Incontro su “Attilio Manca. Un suicidio di mafia”, il 7 febbraio a Palazzo dei Leoni

Sabato 7 febbraio, alle 17.30, al Salone degli Specchi della Provincia Regionale di Messina, si svolge un incontro sul tema con il giornalista Luciano Mirone, autore del libro “Un suicidio di mafia. La strana morte di Attilio Manca” (Castelvecchi Editore). Organizza l’iniziativa l’Osservatorio sui temi e i diritti dell’infanzia e dell’adolescenza “Lucia Natoli” di Messina. Sarà presente l’autore. Intervengono il magistrato Sebastiano Ardita (Procura della Repubblica di Messina), il deputato Francesco D’Uva (Commissione Parlamentare Antimafia), l’avvocato Enzo Guarnera, l’avvocato Gianluca Manca (fratello di Attilio) e Saverio Masi, maresciallo dei Carabinieri. Modera Saro Visicaro, coordinatore dell’Osservatorio “Lucia Natoli”. Sarà presentato il progetto “Bibliò Attilio Manca”, un centro promosso dall’Osservatorio.

Il libro

Viterbo, ore 11:00 del 12 febbraio 2004. Un uomo riverso sul letto. Per terra una pozza di sangue. Nel braccio sinistro due buchi. A pochi metri due siringhe da insulina. Il cadavere è quello di Attilio Manca, 34 anni, originario di Barcellona Pozzo di Gotto, in Sicilia, primo urologo italiano a operare il cancro alla prostata col sistema laparoscopico. I magistrati di Viterbo sono sicuri che si tratti di un decesso per overdose, causato dall’assunzione di eroina, alcol e tranquillanti. Peccato che il giovane medico sia un mancino puro. Quei buchi dunque si trovano sul braccio sbagliato. Tutti i suoi colleghi escludono che Attilio facesse uso di droga. Solo gli «amici» siciliani accusano il giovane, ormai morto, di essere un eroinomane.

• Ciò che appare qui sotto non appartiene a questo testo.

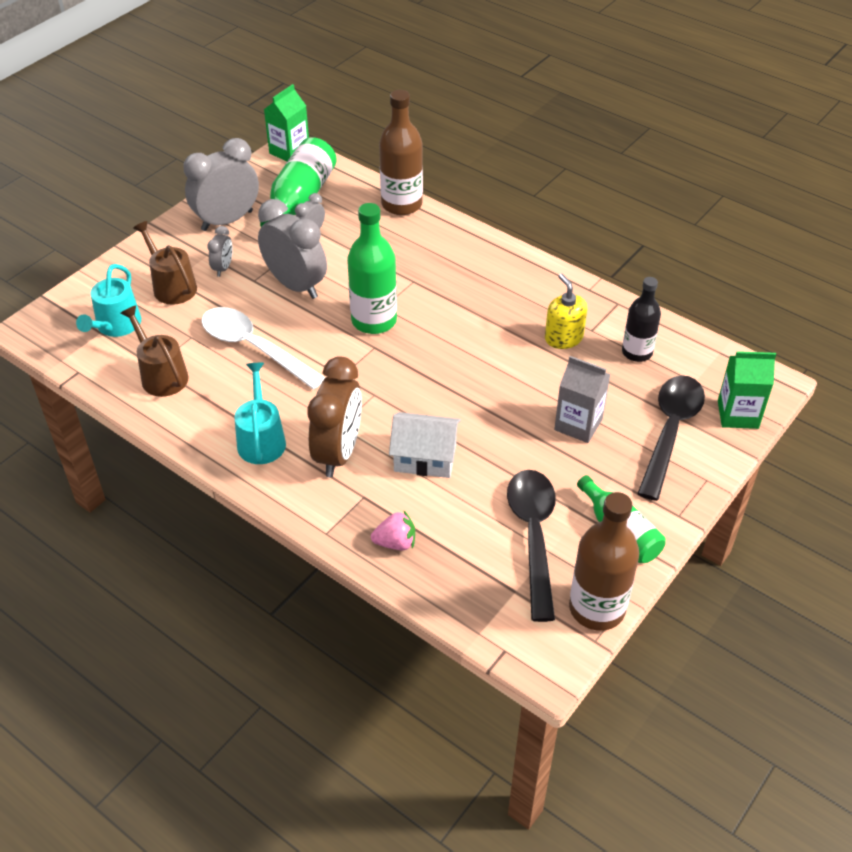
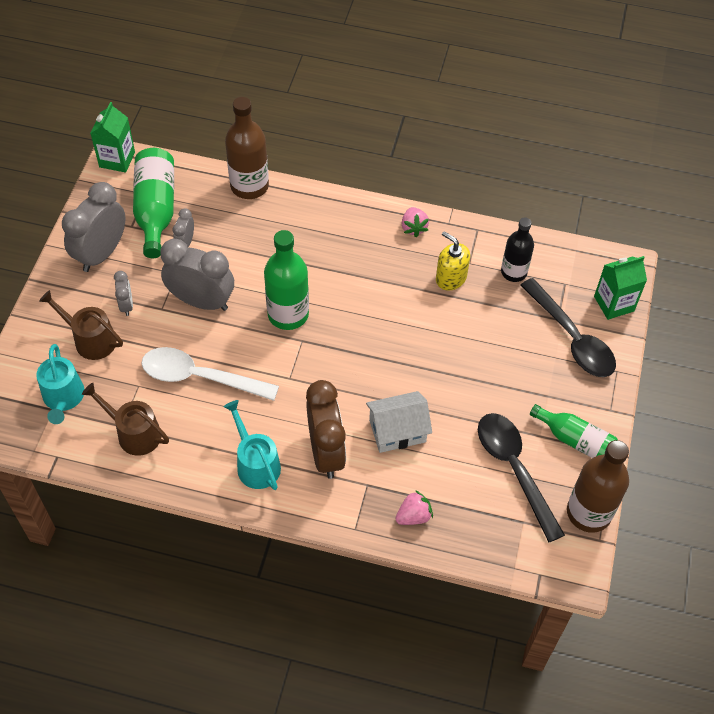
camera: 25 degrees left, 10 degrees up
(549, 283) = (413, 228): none -> pink strawberry
(578, 424) = (500, 356): grey carton -> none
(670, 432) = (571, 338): black spoon -> black spoon turned 150 degrees clockwise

Troppe le cose che non tornano in questa storia. Per i familiari si tratta di un omicidio camuffato da suicidio. La morte del figlio, dicono, è da collegare con l’operazione di cancro alla prostata cui, nel settembre del 2003, è stato sottoposto a Marsiglia Bernardo Provenzano, capo dei capi di Cosa nostra, nascosto sotto falso nome e la cui latitanza – durata più di 40 anni –, secondo i magistrati di Palermo, fu favorita da pezzi dello Stato. Attilio avrebbe visitato e curato il boss in Italia, sia prima sia dopo l’intervento in Francia. E non è escluso che fosse presente anche in sala operatoria.

Quella raccontata da Mirone in questo libro è una vicenda intricata e incredibile, piena di colpi di scena e di omissioni investigative, di chiamate misteriosamente sparite dai tabulati telefonici e di strani silenzi. Una trama che porta in Sicilia, a Barcellona Pozzo di Gotto, dove una delle mafie più sanguinarie del mondo ha già ucciso un giornalista, Beppe Alfano, e costruito il telecomando utilizzato per la strage di Capaci. Ma è anche la storia di un dolore immenso: quello dei familiari di Attilio Manca che ancora oggi reclamano verità e giustizia. Un’inchiesta che cerca di fare luce su uno dei casi più clamorosi dell’ultimo decennio.

 

«La morte di Attilio è avvenuta in una regione dove la mafia è sbarcata da alcuni anni e la massoneria comanda indisturbata» (Angela Manca).

 

Luciano Mirone

Ha iniziato la sua carriera collaborando con il «Giornale di Sicilia», per poi passare a «I Siciliani» di Giuseppe Fava. Quindi ha scritto per una serie di testate nazionali come «il Venerdì di Repubblica», «Oggi» e «Marie Claire». Fondatore e direttore dei periodici «Lo scarabeo» e «Liberidea», oggi dirige il periodico «L’informazione», e collabora con la redazione palermitana de «la Repubblica», con il settimanale «Left-Avvenimenti» e con il mensile «Nuova ecologia».

Oltre a “Gli insabbiati”, ha pubblicato “Un paese” (Trincale, 1988, Premio Nazionale «NinoMartoglio»), “Michele Abruzzo racconta… Il Teatro siciliano” (Greco, 1992), “Le città della luna” (Rubbettino, 1997), “L’antiquario di Greta Garbo” (A&B, 2008).